■ Prompt ■
When a line of the records contains "casing", copy it.

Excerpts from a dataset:
=== Section Start ===
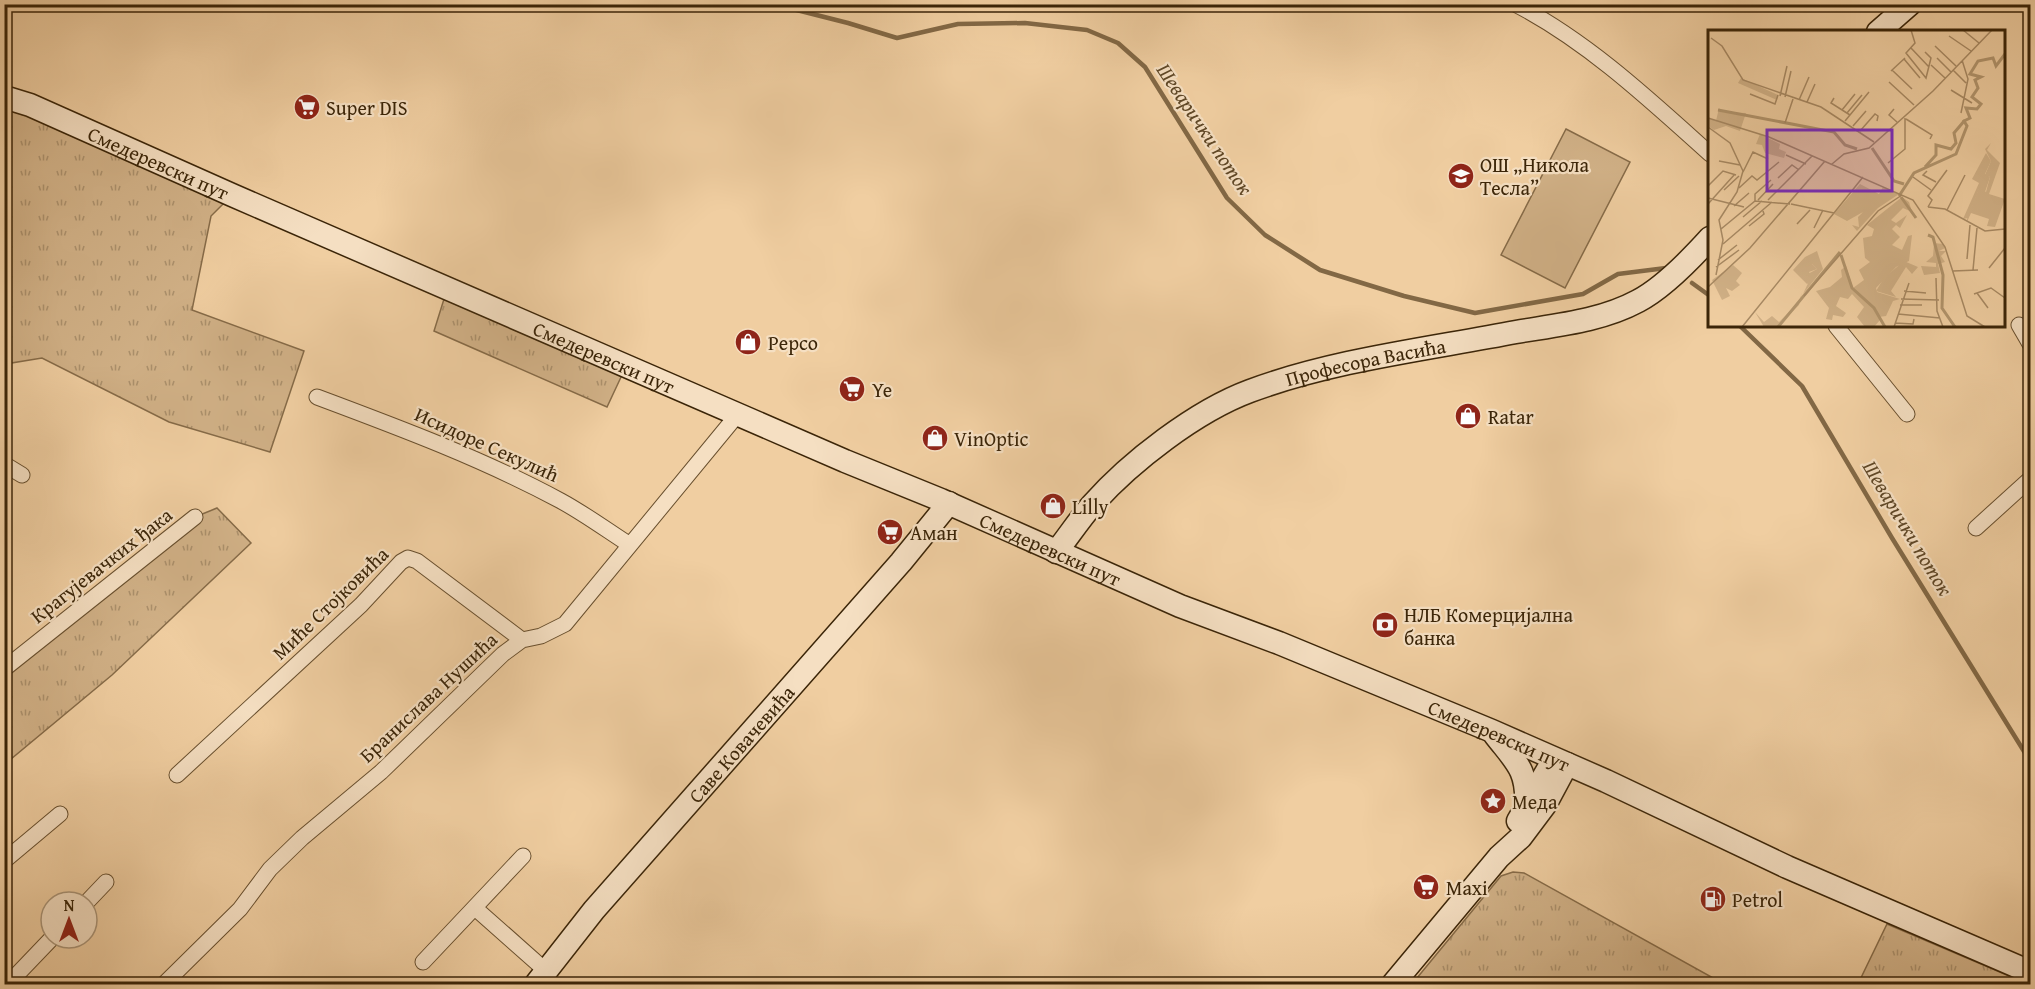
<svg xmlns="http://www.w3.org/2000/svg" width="2035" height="989" viewBox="0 0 2035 989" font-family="'Gentium Book Plus',serif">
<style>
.grass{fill:url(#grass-tufts);stroke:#866b48;stroke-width:1.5}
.pitch{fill:#d1b187;stroke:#866b48;stroke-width:1.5}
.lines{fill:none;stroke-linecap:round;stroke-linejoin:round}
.stream{stroke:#826845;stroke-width:4.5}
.street-casing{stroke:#684f2e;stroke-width:17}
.secondary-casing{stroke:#3b2508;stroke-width:25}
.street{stroke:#f5dfc2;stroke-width:15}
.secondary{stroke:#f5dfc2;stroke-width:22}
.labels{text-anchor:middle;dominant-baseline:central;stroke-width:4.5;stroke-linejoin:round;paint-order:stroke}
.poi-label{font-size:20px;fill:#3b2508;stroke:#f5dfc2;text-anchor:start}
.street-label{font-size:20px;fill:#3b2508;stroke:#f5dfc2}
.water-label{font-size:21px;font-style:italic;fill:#5f4726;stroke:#f5dfc2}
.inset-river{fill:none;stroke:#b2956d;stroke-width:3}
.inset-road{fill:none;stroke:#a88a64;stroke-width:1.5}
.view{fill:#7b2cbf;fill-opacity:0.15;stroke:#7b2cbf;stroke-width:3}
.inset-edge{fill:none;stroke:#3b2508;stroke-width:3}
</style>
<defs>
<pattern id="grass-tufts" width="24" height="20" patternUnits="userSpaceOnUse" patternTransform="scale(1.5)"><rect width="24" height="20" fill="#d1b187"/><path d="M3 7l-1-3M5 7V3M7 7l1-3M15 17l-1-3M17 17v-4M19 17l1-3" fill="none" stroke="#ab906c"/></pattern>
</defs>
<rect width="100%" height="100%" fill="#f0cea1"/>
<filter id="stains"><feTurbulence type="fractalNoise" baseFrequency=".00333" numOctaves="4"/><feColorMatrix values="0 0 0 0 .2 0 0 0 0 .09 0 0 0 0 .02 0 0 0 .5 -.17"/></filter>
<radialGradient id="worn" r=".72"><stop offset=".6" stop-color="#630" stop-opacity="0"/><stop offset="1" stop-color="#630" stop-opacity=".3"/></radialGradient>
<path class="grass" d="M 5,97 L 232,195 L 211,216 L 192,310 L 304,351 L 270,452 L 169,422 L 42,358 L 5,364 Z
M 444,299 L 622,375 L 607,407 L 434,331 Z
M 217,508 L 251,543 L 112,675 L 5,764 L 5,669 L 195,517 Z
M 1513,872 L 1524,873 L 1724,984 L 1412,984 L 1501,876 Z
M 1887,924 L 2028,984 L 1858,984 Z"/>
<path class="pitch" d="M 1566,129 L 1630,162 L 1565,288 L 1501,255 Z"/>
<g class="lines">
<path class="stream" d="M 773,4 L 848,23 L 897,38 L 958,24 L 1025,23 L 1087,30 L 1118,43 L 1145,67 L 1227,198 L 1265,235 L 1320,270 L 1404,296 L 1475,313 L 1583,294 L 1618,274 L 1666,268
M 1692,283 L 1710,296
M 1740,326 L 1802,386 L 1892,538 L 2030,761"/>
<defs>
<path id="street" d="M 1515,4 C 1587,41 1650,100 1710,154
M 2019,325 L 2030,344
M 1836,326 L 1907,414
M 317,397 C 400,428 483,459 561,501 C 585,514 608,531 630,545
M 4,464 L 22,475
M 1976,528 L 2030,479
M 4,669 L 195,517
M 177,775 L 361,605 L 401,562 L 408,558 L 417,561 L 522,640
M 4,861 L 60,814
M 87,902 L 106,882
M 475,908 L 545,970
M 423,962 L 523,856
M 8,984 L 52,938
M 164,984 L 240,909 L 270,869 L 302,838 L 381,772 L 503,654 L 522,640 L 541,636 L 565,624 L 738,414"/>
<g id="secondary">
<path d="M 1878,32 L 1910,4"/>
<path id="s1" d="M 4,97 L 30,105 L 232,195 L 845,461 L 941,500 L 1180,606 L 1279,643 L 1492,731 L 1606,781 L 1787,867 L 2030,972"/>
<path id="s2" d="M 1056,552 C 1068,537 1079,520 1092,505 C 1130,462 1196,411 1250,391 C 1333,360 1428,349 1516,332 C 1557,325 1601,321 1638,301 C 1663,288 1691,259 1710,238"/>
<path d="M 1495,735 C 1516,762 1528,770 1526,806"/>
<path d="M 1518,821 L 1554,759"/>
<path id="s3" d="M 536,984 L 594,910 L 901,562 L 949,503"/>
<path d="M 1393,984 L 1499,857 L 1521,837 L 1545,805 L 1567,764"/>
</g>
</defs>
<use href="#street" class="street-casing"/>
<use href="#secondary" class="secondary-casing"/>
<use href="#street" class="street"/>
<use href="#secondary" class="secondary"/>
</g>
<defs>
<symbol id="supermarket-disc" viewBox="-11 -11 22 22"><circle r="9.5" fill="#8f2418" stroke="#f5dfc2"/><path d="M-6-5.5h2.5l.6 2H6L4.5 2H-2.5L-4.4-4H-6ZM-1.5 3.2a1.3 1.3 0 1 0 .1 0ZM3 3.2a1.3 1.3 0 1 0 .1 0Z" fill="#fff"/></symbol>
<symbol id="school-disc" viewBox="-11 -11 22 22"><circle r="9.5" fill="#8f2418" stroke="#f5dfc2"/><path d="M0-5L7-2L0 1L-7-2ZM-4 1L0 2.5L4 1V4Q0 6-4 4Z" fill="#fff"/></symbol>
<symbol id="shop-disc" viewBox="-11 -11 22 22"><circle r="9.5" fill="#8f2418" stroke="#f5dfc2"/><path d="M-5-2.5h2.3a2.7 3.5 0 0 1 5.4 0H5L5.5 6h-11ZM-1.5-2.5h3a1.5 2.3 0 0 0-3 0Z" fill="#fff"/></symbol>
<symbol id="bank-disc" viewBox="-11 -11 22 22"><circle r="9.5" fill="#8f2418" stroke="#f5dfc2"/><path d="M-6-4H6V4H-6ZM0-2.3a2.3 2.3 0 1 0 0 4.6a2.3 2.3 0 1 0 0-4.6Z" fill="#fff"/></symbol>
<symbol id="sight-disc" viewBox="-11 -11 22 22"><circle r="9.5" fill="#8f2418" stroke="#f5dfc2"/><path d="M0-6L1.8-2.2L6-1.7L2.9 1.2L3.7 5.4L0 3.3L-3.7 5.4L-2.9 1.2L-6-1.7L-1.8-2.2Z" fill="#fff"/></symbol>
<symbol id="fuel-disc" viewBox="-11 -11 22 22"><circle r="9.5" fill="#8f2418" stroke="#f5dfc2"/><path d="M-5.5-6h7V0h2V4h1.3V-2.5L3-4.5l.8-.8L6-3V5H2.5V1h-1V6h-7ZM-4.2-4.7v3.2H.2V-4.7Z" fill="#fff"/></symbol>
</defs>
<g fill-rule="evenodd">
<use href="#supermarket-disc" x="292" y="92" width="30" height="30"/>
<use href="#school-disc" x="1446" y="161" width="30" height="30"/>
<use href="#shop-disc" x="733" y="327" width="30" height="30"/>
<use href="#supermarket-disc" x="837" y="374" width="30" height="30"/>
<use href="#shop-disc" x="1453" y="401" width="30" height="30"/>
<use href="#shop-disc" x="920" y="423" width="30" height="30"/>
<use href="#shop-disc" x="1038" y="491" width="30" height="30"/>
<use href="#supermarket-disc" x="875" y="517" width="30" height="30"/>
<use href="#bank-disc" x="1370" y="610" width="30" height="30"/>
<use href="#sight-disc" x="1478" y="786" width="30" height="30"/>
<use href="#supermarket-disc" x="1411" y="872" width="30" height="30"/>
<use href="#fuel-disc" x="1698" y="884" width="30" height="30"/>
</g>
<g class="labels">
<g class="poi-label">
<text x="326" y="107">Super DIS</text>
<text x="1480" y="164">ОШ „Никола<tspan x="1480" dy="23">Тесла”</tspan></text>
<text x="768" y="342">Pepco</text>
<text x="872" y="389">Ye</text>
<text x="1488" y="416">Ratar</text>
<text x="954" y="438">VinOptic</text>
<text x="1072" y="506">Lilly</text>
<text x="910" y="532">Аман</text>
<text x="1404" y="614">НЛБ Комерцијална<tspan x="1404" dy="23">банка</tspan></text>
<text x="1512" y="801">Меда</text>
<text x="1446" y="887">Maxi</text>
<text x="1732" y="899">Petrol</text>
</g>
<g class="street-label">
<text stroke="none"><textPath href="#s1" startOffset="168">Смедеревски пут</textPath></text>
<text stroke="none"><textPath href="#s1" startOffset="654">Смедеревски пут</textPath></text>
<text stroke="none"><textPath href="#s2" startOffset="375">Професора Васића</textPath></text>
<text transform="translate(487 444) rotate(24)">Исидоре Секулић</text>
<text stroke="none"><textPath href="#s1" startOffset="1140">Смедеревски пут</textPath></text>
<text transform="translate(101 565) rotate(-38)">Крагујевачких ђака</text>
<text transform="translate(330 603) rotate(-44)">Миће Стојковића</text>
<text transform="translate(428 697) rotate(-43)">Бранислава Нушића</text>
<text stroke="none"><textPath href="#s1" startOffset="1626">Смедеревски пут</textPath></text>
<text stroke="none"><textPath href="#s3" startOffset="316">Саве Ковачевића</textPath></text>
</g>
<g class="water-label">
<text transform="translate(1205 129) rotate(56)">Шеварички поток</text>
<text transform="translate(1908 528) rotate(59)">Шеварички поток</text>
</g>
</g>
<g transform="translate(1708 30)">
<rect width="297" height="297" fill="#f0cea1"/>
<path d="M 33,48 L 70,65 L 69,70 L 30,53 ZM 11,78 L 14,82 L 38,83 L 32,101 L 18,96 L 6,100 L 0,96 L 0,88 L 8,91 ZM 52,104 L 72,114 L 71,119 L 78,122 L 76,128 L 57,123 L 54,115 L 48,114 ZM 278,123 L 283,131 L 277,144 L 282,147 L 277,162 L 271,159 L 260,188 L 255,189 L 271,153 L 264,149 ZM 152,154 L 171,164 L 175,157 L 191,164 L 170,178 L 149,201 L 144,195 L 151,197 L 150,187 L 155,182 L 139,191 L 126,184 ZM 194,167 L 201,172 L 204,182 L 195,178 L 183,190 L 188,193 L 199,185 L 192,198 L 188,195 L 184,199 L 192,207 L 184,215 L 194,220 L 200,206 L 204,205 L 201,231 L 188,237 L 168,258 L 169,262 L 192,269 L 185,271 L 178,286 L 171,287 L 178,297 L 172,290 L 166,297 L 157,297 L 149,287 L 156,277 L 144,264 L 140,269 L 132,267 L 128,276 L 138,283 L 135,287 L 125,285 L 124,290 L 118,289 L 121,278 L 108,261 L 122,257 L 134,247 L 133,240 L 138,236 L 145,258 L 156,250 L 151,240 L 162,232 L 157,228 L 155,208 L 164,206 L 166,199 L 159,195 ZM 97,227 L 100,236 L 99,233 L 104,234 L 109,239 L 101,242 L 106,249 L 99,254 L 85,240 ZM 25,235 L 34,243 L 28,251 L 32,255 L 24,261 L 18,258 L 22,266 L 14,270 L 4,250 ZM 94,262 L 91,275 L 70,296 L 56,297 L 47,282 L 56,292 L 64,286 L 71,292 L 91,272 Z" fill="#d1b187"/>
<path d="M 283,113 L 279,120 L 292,133 L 281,164 L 297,169 L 287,197 L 279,196 L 281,189 L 263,183 L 259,192 L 259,189 L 271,158 L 278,162 L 282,147 L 277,145 L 283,131 L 277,119 ZM 226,213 L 235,214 L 237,218 L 231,221 L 238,221 L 233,226 L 237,232 L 230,234 L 232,243 L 216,245 L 213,236 L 228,237 L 228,233 L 218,232 L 225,226 ZM 109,221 L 115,239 L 95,264 L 103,247 L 98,245 L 109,239 L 104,234 L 98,237 L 97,227 ZM 196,231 L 210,237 L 204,244 L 198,237 L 183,261 L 188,267 L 168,261 L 176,248 Z" fill="#d1b187"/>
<path class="inset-river" d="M 10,80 L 126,102 L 137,115 L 149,119M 164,118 L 186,151 L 196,154M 217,137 L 228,125 L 228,115 L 243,119 L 248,113 L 246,103 L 257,90M 191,166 L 206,143 L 248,124 L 259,96 L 256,91 L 262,88 L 258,78 L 269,79 L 273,74 L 264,67 L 270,58 L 267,50 L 273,47 L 262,44 L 270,31 L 285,28 L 288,36 L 297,24M 193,167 L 208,188M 220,205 L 225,207 L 235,245 L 234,278 L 247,297M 133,225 L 144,258 L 166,278 L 177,297M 70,297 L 132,222"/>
<path class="inset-road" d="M 203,0 L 207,13 L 198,23 L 218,48 L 223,28 L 217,22M 255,0 L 271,13M 241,6 L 263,21M 3,8 L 14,16 L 35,50 L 113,77 L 166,112M 227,16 L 248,36M 203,18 L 221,37M 229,28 L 243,42M 196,29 L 212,48M 223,35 L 237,48M 184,40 L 204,59M 245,40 L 258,53M 183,41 L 197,28M 181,52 L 206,75M 243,60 L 264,73M 42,64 L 67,74 L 70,65M 72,66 L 79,36M 77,67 L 83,41M 126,68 L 123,73 L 142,85M 91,70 L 101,47M 99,72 L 107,54M 186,79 L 181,85 L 189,92M 134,80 L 147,64M 139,83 L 154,65M 253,83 L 260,49 L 254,30M 0,88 L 61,107 L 205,170 L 237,217 L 259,286 L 277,297M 198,89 L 224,105 L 222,109M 137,91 L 161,62M 77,93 L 85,69M 145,96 L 158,81M 0,97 L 22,113 L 35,141 L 29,162 L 11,190 L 15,210 L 8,245M 152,101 L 167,84 L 170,86 L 169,91M 78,125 L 98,134M 11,131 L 32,135M 180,133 L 197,119 L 197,88M 124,134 L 136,124 L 161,118 L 225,61 L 284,0M 219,141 L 215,145 L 228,152M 35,142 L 45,122 L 60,129M 205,147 L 223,160M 70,148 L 84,135 L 91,140M 0,156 L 15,141 L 28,145M 31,158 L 44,146 L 49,150 L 71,132M 16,160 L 31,146M 0,168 L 36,177M 50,170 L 65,154M 60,170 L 104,126M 47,171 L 47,164 L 63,150M 0,174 L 27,144M 83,174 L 126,183M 26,176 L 41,163M 220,177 L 237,179 L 277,201 L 297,199M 220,177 L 224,170 L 220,166 L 239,140M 239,180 L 257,145M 35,187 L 54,171M 89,194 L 102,180M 41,196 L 56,184 L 55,181M 106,198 L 115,180M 13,199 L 47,171 L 82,174M 15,214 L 64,172M 259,229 L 262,195M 10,230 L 29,215M 8,237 L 31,220M 281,238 L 297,218M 265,240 L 269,198M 245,241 L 270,240M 228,248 L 229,281 L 235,297M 0,257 L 42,218 L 117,131M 196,261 L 218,263M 269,263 L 280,278M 266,264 L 283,258 L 297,268M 96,266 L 170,181 L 194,165M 193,269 L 231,270M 192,275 L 214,275M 190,284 L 232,288M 187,293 L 205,294 L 206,289M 34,297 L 155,147M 186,297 L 201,253"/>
<path class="view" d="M 59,100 L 184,100 L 184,161 L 59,161 Z"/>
<rect width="297" height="297" class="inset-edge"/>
</g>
<rect width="2035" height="989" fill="none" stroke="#f0cea1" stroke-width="24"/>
<rect x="6" y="6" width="2023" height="977" fill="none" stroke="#3b2508" stroke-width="3"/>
<rect x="12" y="12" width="2011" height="965" fill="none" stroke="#3b2508" stroke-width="1.5"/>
<g transform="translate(69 920)"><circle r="28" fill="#f5dfc2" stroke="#ab9578" stroke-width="1.5"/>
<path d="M0-4.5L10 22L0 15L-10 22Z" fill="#8f2418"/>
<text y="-9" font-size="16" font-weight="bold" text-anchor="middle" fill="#3b2508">N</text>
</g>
<rect width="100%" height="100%" filter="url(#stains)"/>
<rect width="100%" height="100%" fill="url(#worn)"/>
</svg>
=== Section End ===
■ Solution to this task ■
.street-casing{stroke:#684f2e;stroke-width:17}
.secondary-casing{stroke:#3b2508;stroke-width:25}
<use href="#street" class="street-casing"/>
<use href="#secondary" class="secondary-casing"/>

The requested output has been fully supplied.